The author, son of the acclaimed historian, moves through the world with his eyes open, willingly empathetic to those deserving and dedicated to doing the right thing in all cases. In this book, an expansion of a 2012 commencement speech, he writes with crisp precision and light humor (“this was before Al Gore invented the Internet”). McCullough discusses the importance of authority figures’ butting out, letting kids govern their engagement with life and learn through trial and error.
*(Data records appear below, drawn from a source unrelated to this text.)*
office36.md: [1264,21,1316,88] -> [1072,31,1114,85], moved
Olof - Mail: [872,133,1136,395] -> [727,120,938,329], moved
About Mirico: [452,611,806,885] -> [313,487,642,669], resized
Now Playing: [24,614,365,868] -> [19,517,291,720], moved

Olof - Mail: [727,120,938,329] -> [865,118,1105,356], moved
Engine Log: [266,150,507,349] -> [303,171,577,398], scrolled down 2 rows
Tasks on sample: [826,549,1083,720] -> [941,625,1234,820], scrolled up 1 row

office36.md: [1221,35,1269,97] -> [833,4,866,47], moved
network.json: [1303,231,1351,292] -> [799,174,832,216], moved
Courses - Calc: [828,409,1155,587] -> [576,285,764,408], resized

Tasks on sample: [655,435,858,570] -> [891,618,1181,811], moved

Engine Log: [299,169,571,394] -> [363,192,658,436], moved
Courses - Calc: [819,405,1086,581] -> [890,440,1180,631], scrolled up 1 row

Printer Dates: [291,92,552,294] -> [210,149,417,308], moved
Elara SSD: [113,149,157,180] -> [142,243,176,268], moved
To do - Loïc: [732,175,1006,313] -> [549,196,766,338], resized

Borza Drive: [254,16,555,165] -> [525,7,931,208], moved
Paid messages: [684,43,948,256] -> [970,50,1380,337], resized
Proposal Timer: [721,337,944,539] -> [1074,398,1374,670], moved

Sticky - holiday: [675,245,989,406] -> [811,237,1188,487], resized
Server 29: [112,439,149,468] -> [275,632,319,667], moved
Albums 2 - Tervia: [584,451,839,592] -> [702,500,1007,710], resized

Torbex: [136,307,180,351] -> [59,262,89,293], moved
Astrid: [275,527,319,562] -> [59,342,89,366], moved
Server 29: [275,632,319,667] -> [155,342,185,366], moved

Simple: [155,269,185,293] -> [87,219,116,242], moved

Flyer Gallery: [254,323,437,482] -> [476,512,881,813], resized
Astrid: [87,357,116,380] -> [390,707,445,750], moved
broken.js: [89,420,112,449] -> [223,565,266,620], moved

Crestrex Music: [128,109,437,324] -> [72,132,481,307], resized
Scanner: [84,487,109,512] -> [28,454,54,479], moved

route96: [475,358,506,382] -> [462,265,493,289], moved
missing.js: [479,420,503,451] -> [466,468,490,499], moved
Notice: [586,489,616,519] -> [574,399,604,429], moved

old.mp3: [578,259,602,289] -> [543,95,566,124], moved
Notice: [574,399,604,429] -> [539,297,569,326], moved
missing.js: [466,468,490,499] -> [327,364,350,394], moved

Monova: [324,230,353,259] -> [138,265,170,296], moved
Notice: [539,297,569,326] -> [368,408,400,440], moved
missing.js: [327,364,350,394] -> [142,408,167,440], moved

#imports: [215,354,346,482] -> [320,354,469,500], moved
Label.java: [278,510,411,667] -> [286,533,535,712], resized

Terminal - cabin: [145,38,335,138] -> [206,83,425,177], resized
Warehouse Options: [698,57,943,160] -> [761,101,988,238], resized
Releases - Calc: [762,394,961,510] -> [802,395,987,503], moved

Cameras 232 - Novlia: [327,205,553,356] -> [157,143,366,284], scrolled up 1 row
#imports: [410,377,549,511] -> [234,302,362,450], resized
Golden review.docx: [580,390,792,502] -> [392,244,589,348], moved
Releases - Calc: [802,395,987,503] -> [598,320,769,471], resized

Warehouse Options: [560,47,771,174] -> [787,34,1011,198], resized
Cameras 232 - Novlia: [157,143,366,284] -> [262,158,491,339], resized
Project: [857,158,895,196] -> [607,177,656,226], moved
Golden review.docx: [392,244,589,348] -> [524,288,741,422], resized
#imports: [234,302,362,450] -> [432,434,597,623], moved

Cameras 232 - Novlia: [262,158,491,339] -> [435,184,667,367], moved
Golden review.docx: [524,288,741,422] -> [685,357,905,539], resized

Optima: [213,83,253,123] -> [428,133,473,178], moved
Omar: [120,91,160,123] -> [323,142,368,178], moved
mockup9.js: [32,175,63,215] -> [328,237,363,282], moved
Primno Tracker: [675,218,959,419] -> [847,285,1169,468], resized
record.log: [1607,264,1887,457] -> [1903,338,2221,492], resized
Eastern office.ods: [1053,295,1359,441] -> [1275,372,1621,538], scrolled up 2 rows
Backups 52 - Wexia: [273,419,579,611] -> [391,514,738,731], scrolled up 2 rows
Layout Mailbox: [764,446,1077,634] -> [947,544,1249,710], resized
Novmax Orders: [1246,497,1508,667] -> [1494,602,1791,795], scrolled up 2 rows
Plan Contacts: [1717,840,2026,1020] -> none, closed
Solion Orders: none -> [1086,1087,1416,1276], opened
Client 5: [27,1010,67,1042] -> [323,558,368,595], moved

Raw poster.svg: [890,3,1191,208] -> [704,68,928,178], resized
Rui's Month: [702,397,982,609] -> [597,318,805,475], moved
As he notes, we all fail, but we must get up and get back into the scrum, not allowing our expectations to cripple us. “Parents, you see, are people, subject to self-doubt, who don’t always have every answer, who are doing the best they can,” he writes. “And we are only as happy, generally, as our least happy child, only as successful as our least successful child.” McCullough ably conveys his genuine love of teaching, as well as its ups and downs, and demonstrates the significance of encouraging independence and the impulse to explore and take risks and discover those things that touch you deeply. He also digs into the perils of technology, “the breathless infatuation with hi-def, 3D, 5G, glued to the hand, glued to the ear, twenty-first-century cyber gee-whizzery.” The author tackles big issues, such as gender and race, with searching sincerity, open-heartedness, and a deft, light touch. “I like to imagine,” he writes, “[parents and teenagers] putting [this book] down…and reaching for another book, then maybe another, and, before long, getting up, heading out, taking great happy lungfuls of air, eager to do some good.”
Neither sage nor curmudgeon, McCullough is a thoughtful pre-Socratic without a schadenfreude-soaked bone in his body.